C’est par la suite que la surprise de la soirée vient percuter de plein fouet les Foufs. On peut en effet lire la surprise (positive) dans les visages après les toutes premières mesure que Full of Hell nous crache au visage. Leur grindcore déjanté est ponctué par des drum fills d’une rapidité et d’une technique déconcertante et alimenté par le mur de distorsion émit par les cordes, dont les notes sont à peines perceptibles pour la même raison. Dylan Walker vient complimenter cette atmosphère de boucherie, tout d’abord grâce à ses cris déchirants d’une énergie hors du commun, ensuite par ses expérimentations électroniques, question d’ajouter encore plus de bruit! La foule réagit avec enthousiasme et n’avait pas été aussi violente depuis le début de la soirée. Le groupe offrira une sélection de chanson quand même diversifiée, comportant quelques fois des breakdowns hyper embourbés  et même des passages chantés dont on aurait pu se passer (il faut dire qu’après avoir crié comme Walker, n’importe qui aurait chanté faux comme lui).

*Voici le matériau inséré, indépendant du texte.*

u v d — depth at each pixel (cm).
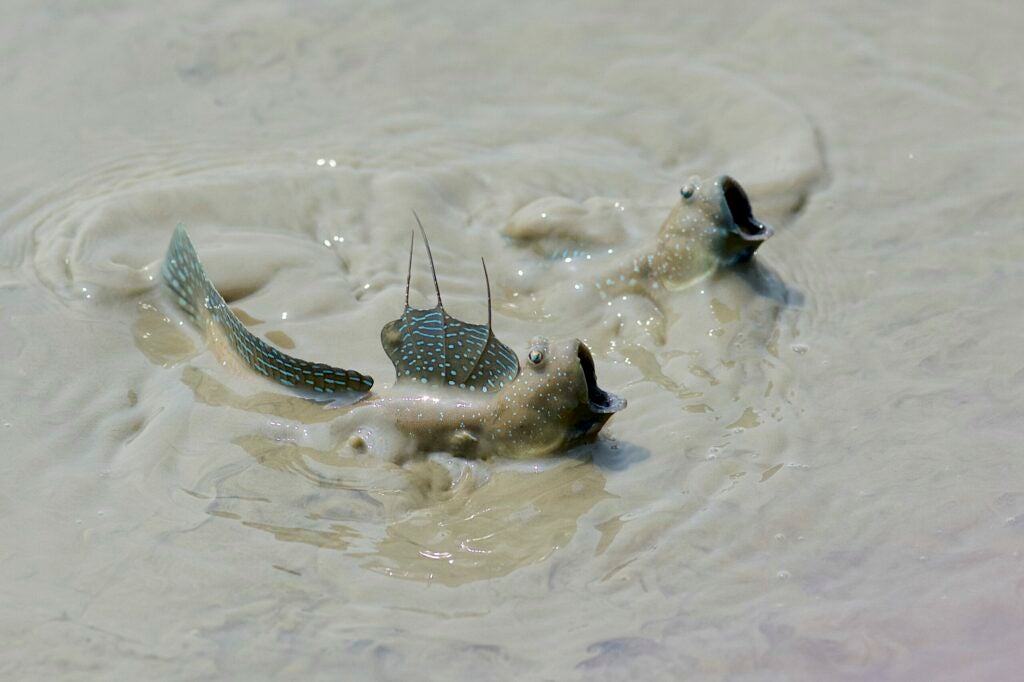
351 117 1363
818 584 786
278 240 1150
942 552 809
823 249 1157
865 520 837
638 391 973
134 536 819
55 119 1334
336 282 1100
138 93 1384
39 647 734
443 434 888
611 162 1297
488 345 873
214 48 1457
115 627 750
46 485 867
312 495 856
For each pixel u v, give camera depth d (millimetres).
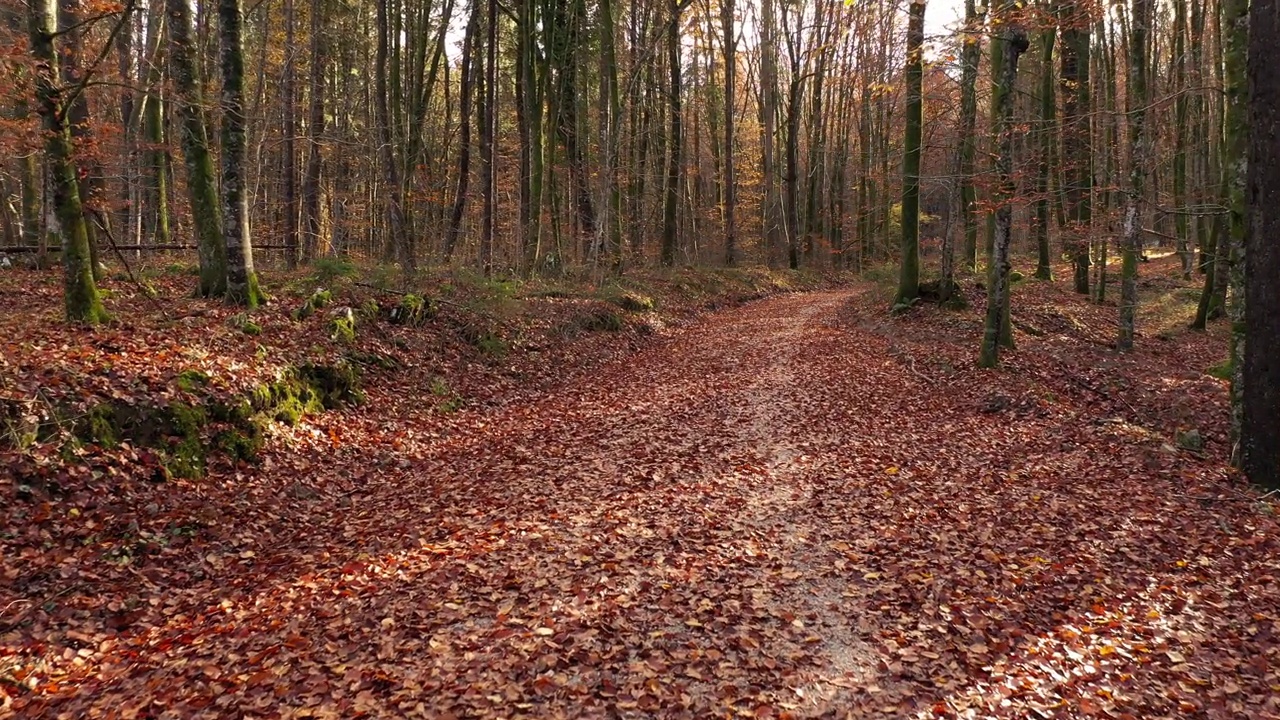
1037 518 7773
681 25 36375
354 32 29125
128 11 10078
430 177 30531
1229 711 4582
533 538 7445
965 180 18328
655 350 19828
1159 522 7461
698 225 43812
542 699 4852
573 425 12297
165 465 8086
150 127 21188
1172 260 30703
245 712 4734
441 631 5719
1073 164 19797
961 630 5676
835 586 6438
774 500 8469
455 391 13781
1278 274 7914
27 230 16641
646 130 33500
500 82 35781
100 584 6387
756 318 25312
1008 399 12680
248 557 7352
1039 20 13648
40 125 10516
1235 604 5832
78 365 8539
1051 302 22469
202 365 9602
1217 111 25172
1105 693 4828
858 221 45281
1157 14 26781
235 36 12414
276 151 31172
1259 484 8195
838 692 4953
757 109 53125
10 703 4852
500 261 24484
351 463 10148
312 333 12531
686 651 5422
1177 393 13461
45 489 7000
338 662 5328
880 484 8953
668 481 9180
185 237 29125
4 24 13547
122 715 4727
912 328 19781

La barre est donc assez haute pour NAILS, qui ne se fait que prier pour la monter encore plus haut. Ce qu’ils accomplissent avec la puissance qui a fait leur nom. Leur seule apparition sur la scène est suffisante pour que le public soit tenu en haleine et prêt à mettre le bordel aux Foufounes Électriques. Avant de commencer, Tom Jones invite le public de la main à commencer un circle pit, qui se transformera plutôt en hardcore dance, puis lance le traditionnel «We’re fucking NAILS!» avant d’engendrer environ une heure de violence musicale sans répit. En personne, le groupe continue de faire valoir ce pour quoi il est reconnu : des riffs infernaux, punitifs et déferlants qui ne perdent jamais  de puissance, ni d’originalité. On voit ce qui a fait que le groupe s’est démarqué au fil des années : à l’intérieur d’une composition très courte, NAILS est capable d’incorporer plusieurs idées et les coordonner de façon à ce que le public n’ait pas une seule seconde de répit. Le band se surpasse encore plus lorsque Leon del Muerte (Impaled, Exhumed, Murder Construct), spécialement guitariste de la formation pour la soirée, exécute un solo à la perfection, rappelant Kerry King dans son jeune temps à-travers l’exécution. Le groupe donne un spectacle relativement court (leur discographie dure à peine une heure), mais on n’aura pas vu le temps passer. Du tout. C’est à se demander si les Foufs étaient capable d’en prendre bien plus.